Casio categorize watches according to collections (such as G-Shock and Pathfinder), but also distinguish between specific sub-collections, for instance Dress LTP or Dress MTP. In our reviews we additionally take into account the popularity and familiarity of the various lines on offer (for instance G-Shock Frogman or G-Shock Mudman), and the functions and technology incorporated in each watch.

  • G-Shock: Casio's best selling, ultra popular collection that by now has become iconic in the world of watches. Famous lines include , Frogman, Riseman and Crazy Color to mention just a few. Movements contain Atomic Solar, Tough Solar and other technologies that accommodate such functions as several alarms, world time, moon and tide data, chronograph, and more. The watches boasts a revolutionary design to which we dedicate more words in this G-Shock review.

  • Baby-G is essentially a more fun and play oriented G-Shock: a watch designed for teenagers, but will also suit young ladies and men with a taste for expressive color. Ana-Digi movements and rectangular cases make this collection among Casio's most versatile.

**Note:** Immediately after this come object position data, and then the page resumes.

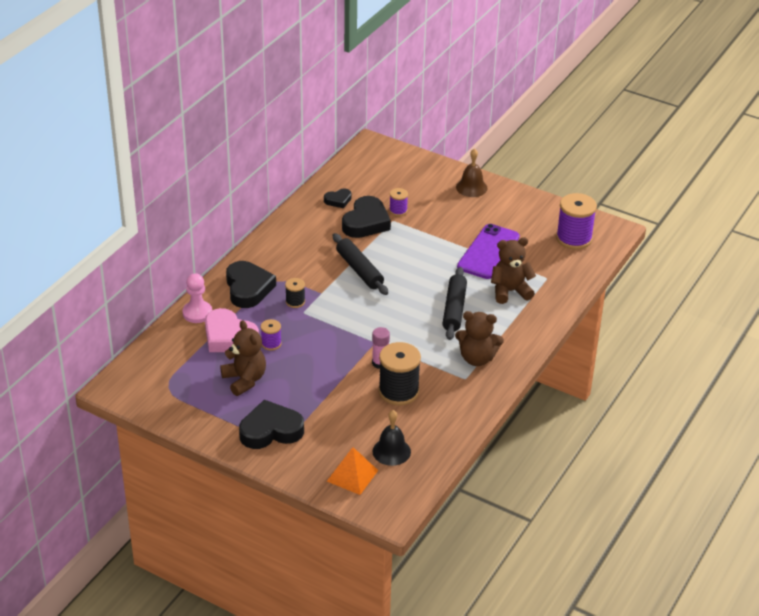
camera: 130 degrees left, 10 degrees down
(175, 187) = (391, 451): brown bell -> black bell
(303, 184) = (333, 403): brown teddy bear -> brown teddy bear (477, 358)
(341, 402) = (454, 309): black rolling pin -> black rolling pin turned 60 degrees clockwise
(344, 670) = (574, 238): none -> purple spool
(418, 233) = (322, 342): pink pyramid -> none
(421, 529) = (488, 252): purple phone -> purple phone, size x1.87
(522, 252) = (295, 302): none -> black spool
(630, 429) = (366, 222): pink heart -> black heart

  • Waveceptor offers dive and casual watches, round and rectangular, equipped with Atomic clock calibrating system, chronographs, perpetual calendars, and other functions. Design tends to show more formal qualities than the rugged, outdoors oriented G-Shock, and focuses on silver, black, and gray tones – though an occasional splash of red and blue decorates the dials in some of the models.

  • Pathfinder presents the ultimate traveler's watch: shock resistant, muscular case protects it from knocks, while various weather measurement functions (compass, barometer, thermometer) provide the owner with vital environment information. Standard Casio solar battery and atomic synchronization, and the use of titanium in various watch parts contribute even more to Pathfinder's reliability.

  • Classic watches summarize Casio's short but exciting history of watchmaking. This collection features slimmer, calmer watches with distinct vintage visuals and an occasional hint at fashion; analog and digital dials are powered by regular 5 to 10 year lasting batteries.

  • Dress collection introduces formal timepieces (suitable for business occasions) that reveal some G-Shock and Pathfinder durability characteristics, in particular the thick, powerful bezel. Separate models shed entirely the protective parts, and demonstrate a different, lightweight Casio.

  • Databank is the unofficial geek Casio watch, featuring either a calculator or a multi-lingual day of the week function. Perhaps Databank watches lost some of their appeal in postmodern computer age, but Casio continue to update their look, rightly confident that a calculator timepiece will always find an appreciative owner.

  • Edifice offers racing watches outfitted with two must have professional utilities: a tachymeter scale, and a versatile chronograph function. This line exhibits a more restrained, sleek design, suitable for more formal occasions as well.

  • Sports watches combine functionalities appearing in other Casio lines and repackage them to fit into a well organized athlete's time measuring instrument. New features include lap memory and pace signal. Among Casio's most tightly focused timers.